# A question...



## Nolerama (Oct 8, 2008)

What's a reputable site to order a BJJ gi? I would really hate waiting eleventybillion months before I get my order.


----------



## thetruth (Oct 9, 2008)

Nolerama said:


> What's a reputable site to order a BJJ gi? I would really hate waiting eleventybillion months before I get my order.



http://www.budovideos.com

http://www.brazilianfightwear.com 
I got mine from here.  Postage is excellent and had it within 2 weeks


----------



## Steve (Oct 9, 2008)

If you're looking for an Atama gi, you can get 15% off at http://www.bjjgi.net by using the coupon code "STEVE". 

Douglas is a good guy just getting started and he'll definitely treat you well.  He's an authorized Atama dealer and can get you any of the Atama gear, even if it's not on his site.


----------



## Nolerama (Oct 10, 2008)

right on. thanks, all.


----------



## MJS (Oct 10, 2008)

Nolerama said:


> What's a reputable site to order a BJJ gi?
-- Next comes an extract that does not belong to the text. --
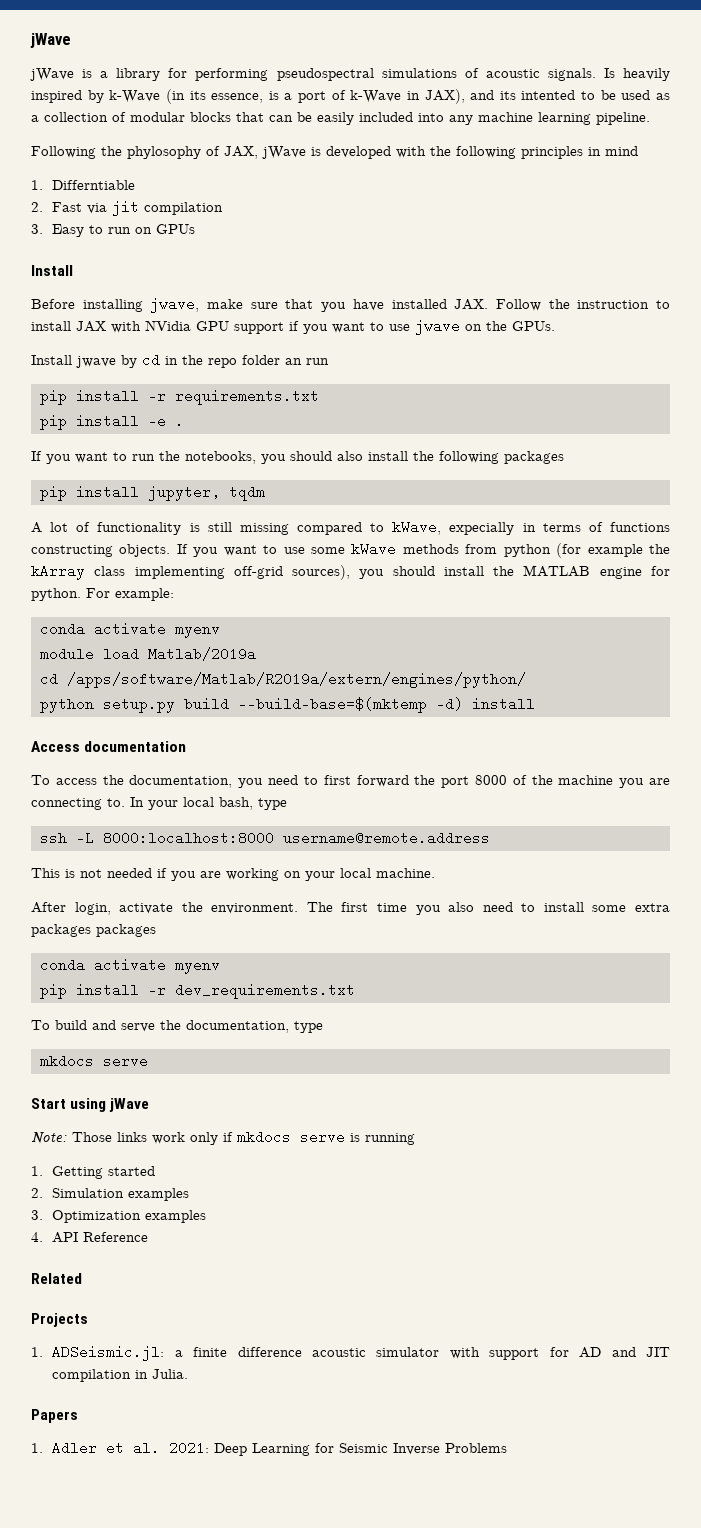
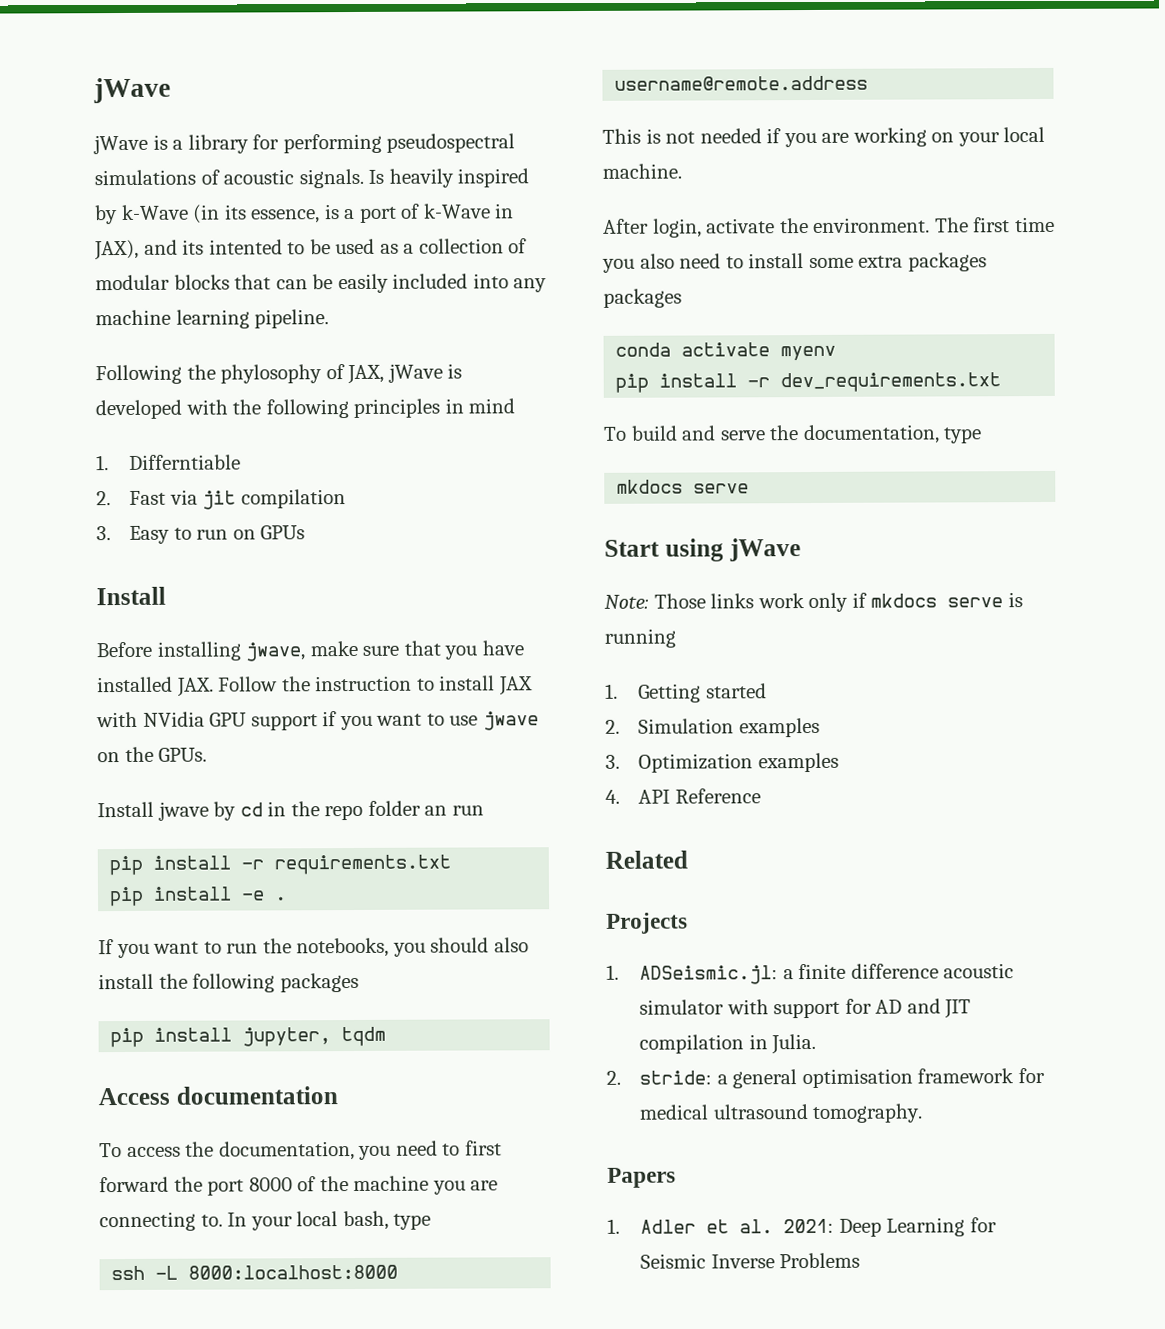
[31,520,670,535] [31,542,671,558] [31,564,670,580] [31,588,174,601] [39,622,220,638] [39,647,256,661] [39,672,526,688] [39,697,535,713] // A lot of functionality is still missing compared to kWave, expecially in terms of functions constructing objects. If you want to use some kWave methods from python (for example the kArray class implementing off-grid sources), you should install the MATLAB engine for python. For example: // conda activate myenv // module load Matlab/2019a // cd /apps/software/Matlab/R2019a/extern/engines/python/ // python setup.py build --build-base=$(mktemp -d) install -> (387, 1036) none
(189, 1374) none -> [606,1067,1045,1089] [639,1103,924,1123] // 2. stride: a general optimisation framework for medical ultrasound tomography.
I would really hate waiting eleventybillion months before I get my order.


 
Here is one you can check out.


----------



## Steve (Oct 10, 2008)

MJS said:


> Here is one you can check out.


Gameness gis are terrific, but you can usually do better price wise shopping around rather than buying directly from the company.  I have a Gameness Pearl and it's one of my favorite gis to wear.   

Also, if you're buying from a smaller vendor, don't hesitate to send an email asking about potential discounts.  Sometimes, they are contractually obligated to post specific prices for their gear but can make deals or offer discounts if you ask.  Often, the company won't do this.  

Of course, beware of offers that are too good to be true.


----------